Szekelys

Szekelys

(pop culture)

In describing himself to Jonathan Harker, Dracula took the label Szekely. “We Szekelys have a right to be proud,” he asserted as an opening for a lengthy discourse on the role of his people in the history of Transylvania. As he continued, he began to discuss the Draculas, “about one of my own race who crossed the Danube and beat the Turk on his own ground” (chapter 3). This discourse raises many of the questions concerning the relationship of Dracula, the fictional character created by Bram Stoker, and the medieval Romanian ruler, Vlad the Impaler.
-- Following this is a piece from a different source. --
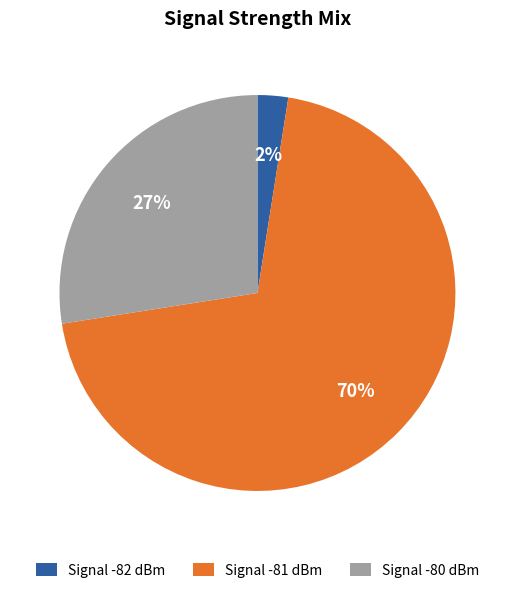

To the nearest percent, what is the average slice percentage?

33%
The Szekelys (or Szeklers) was a distinct group that emerged in Transylvania from among the Hungarian tribes, which moved into the area at the end of the ninth century. Others suggest an independent origin, possibly a lost group of Bulgars who had invaded the area in the seventh century. Szekelys claim a pre-Hungarian origin. Originally they settled in southeastern Transylvania, but in 1224 C.E., they migrated northward and relocated in the eastern mountains. The Szekelys formed a first line of defense for the Hungarians who controlled the Transylvanian plain to their west, and they developed a reputation for their bravery and fierceness in battle. They participated in the establishment of the Union of Three Nations in 1437 that set the Hungarians, Szekelys, and Germans as a controlling majority and made room for the Roman Catholic, Reformed, and Lutheran churches. That same agreement disenfranchised the Romanians and excluded their Eastern Orthodox faith.

After identifying Dracula as a Szekely, Stoker positioned his castle near Borgo Pass, a location in Szekely-dominated land in northeastern Transylvania near the Ukrainian border. Stoker thus quite properly sent Harker into the best place to find a Szekely nobleman. The problem arose in identifying this Szekely nobleman, Count Dracula, with the historical ruler of Wallachia, Prince Vlad the Impaler, or Dracula (the son of Vlad Dracul).

If Stoker also intended to see his character as a fictionalized version of Vlad, he had hopelessly confused two historical realities. Vlad the Impaler, though born in southern Transylvania, was a Romanian and ruled in Wallachia, the area across the Carpa-thian Mountains to the south of Transylvania. He was neither Hungarian nor a Szekely. His castle was located near Curtea de Arges in Wallachia, nowhere near Borgo Pass. Most likely, Stoker saw Hungarian and Romanian history and folklore in less than precise terms and borrowed elements from each (as well as other sources) in creating the fictional world inhabited by his vampire creation. The problem of identifying Vlad the Impaler as both a Szkeley warrior and a Wallachian prince was amply illustrated in the opening scenes of the film Bram Stoker’s Dracula, which hopelessly confused Romanian geography by trying to integrate the story of Vlad with that of Dracula.

Sources:

Cadzow, John F., Andrew Ludanyi, and Louis J. Elteto. Transylvania: The Roots of Ethnic Conflict. Kent, OH: Kent State University Press, 1983. 368 pp.